> [TASK BRIEF]:
Please copy the passage of the Unicode proposal from "The basic idea" to "control code areas." word for word.

> [TEXT PROVIDED]:
+++
A proposal to bring Unicode and ISO 10646 closer
------------------------------------------------
Masami Hasegawa (Digital)

1. Goal

This proposal is designed to bring Unicode and ISO 10646 closer.

2. Basic ideas

The basic idea of this proposal is to make Unicode an extension of ISO 10646
Basic Multilingual Plane. Thus non-ideographic characters in zones A-00, A-01,
A-10 and A-11 will be identical in Unicode and 2-octet compaction form of ISO
10646. Zone I-00 will be the "compatibility zone" for Unicode. Zones I-01, I-10
and I-11 can be used to code Unicode Han (UniHan) characters. Any additional
characters required by Unicode (such as floating accents) can be coded in C0/C1
control code areas.

+-----------------------------+-----------------------------+
| Unicode extensions |
| |
| +-----------------------+ +-----------------------+
| | A-00 alphabetic | | A-01 alphabetic |
| +-----------------------+ +-----------------------+
| | | | |
| | I-00 | | I-01 |
| | | | |
| | compatibility | | UniHan |
| | | | |
| | | | |
| | | | |
| | | | |
+ +-----------------------+ +-----------------------+
| Unicode extensions |
| |
| +-----------------------+ +-----------------------+
| | A-10 alphabetic | | A-11 alphabetic |
| +-----------------------+ +-----------------------+
| | | | |
| | I-10 | | I-11 |
| | | | |
| | UniHan | | UniHan |
| | | | |
| | | | |
| | | | |
| | | | |
+-----+-----------------------+-----+-----------------------+
Fig 1. New Unicode layout


3. Advantages

a. Common "Core" subset - This approach creates a common "core" subset between
Unicode and ISO 10646. This is beneficial for many users.
+++
> [STORED ROWS]:
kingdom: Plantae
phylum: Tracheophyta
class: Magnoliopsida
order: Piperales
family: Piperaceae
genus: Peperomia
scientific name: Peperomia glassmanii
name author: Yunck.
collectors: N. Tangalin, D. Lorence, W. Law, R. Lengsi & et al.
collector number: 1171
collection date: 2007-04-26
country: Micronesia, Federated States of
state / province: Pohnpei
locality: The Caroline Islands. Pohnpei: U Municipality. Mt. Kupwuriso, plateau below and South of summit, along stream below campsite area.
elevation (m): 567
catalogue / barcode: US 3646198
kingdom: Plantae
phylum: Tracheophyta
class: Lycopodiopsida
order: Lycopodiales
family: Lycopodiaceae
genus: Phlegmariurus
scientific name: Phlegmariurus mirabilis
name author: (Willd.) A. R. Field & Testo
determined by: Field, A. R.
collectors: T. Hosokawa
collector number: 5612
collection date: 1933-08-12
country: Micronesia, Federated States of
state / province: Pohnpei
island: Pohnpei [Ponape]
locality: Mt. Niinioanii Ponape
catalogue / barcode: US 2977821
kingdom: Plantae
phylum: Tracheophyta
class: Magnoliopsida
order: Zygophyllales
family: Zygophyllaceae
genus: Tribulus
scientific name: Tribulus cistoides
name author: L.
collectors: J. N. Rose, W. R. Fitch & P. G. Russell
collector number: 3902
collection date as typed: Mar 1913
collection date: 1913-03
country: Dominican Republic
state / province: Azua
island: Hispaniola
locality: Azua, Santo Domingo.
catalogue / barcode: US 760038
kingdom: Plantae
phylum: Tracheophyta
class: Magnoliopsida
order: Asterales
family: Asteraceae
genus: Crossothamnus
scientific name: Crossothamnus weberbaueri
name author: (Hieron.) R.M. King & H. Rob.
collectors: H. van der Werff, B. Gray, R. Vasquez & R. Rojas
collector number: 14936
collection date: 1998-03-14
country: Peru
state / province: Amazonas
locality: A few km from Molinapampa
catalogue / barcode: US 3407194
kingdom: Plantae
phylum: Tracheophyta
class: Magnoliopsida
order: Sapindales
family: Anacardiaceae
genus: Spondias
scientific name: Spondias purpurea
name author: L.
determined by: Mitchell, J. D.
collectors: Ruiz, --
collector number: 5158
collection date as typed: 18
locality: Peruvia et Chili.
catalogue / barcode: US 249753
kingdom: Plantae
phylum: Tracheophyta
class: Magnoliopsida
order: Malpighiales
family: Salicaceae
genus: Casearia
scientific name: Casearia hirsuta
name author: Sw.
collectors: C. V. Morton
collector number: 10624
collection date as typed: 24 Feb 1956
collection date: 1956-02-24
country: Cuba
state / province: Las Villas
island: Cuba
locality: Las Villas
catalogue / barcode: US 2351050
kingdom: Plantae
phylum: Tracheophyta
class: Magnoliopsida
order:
+++
> [TASK ANSWER]:
The basic idea of this proposal is to make Unicode an extension of ISO 10646
Basic Multilingual Plane. Thus non-ideographic characters in zones A-00, A-01,
A-10 and A-11 will be identical in Unicode and 2-octet compaction form of ISO
10646. Zone I-00 will be the "compatibility zone" for Unicode. Zones I-01, I-10
and I-11 can be used to code Unicode Han (UniHan) characters. Any additional
characters required by Unicode (such as floating accents) can be coded in C0/C1
control code areas.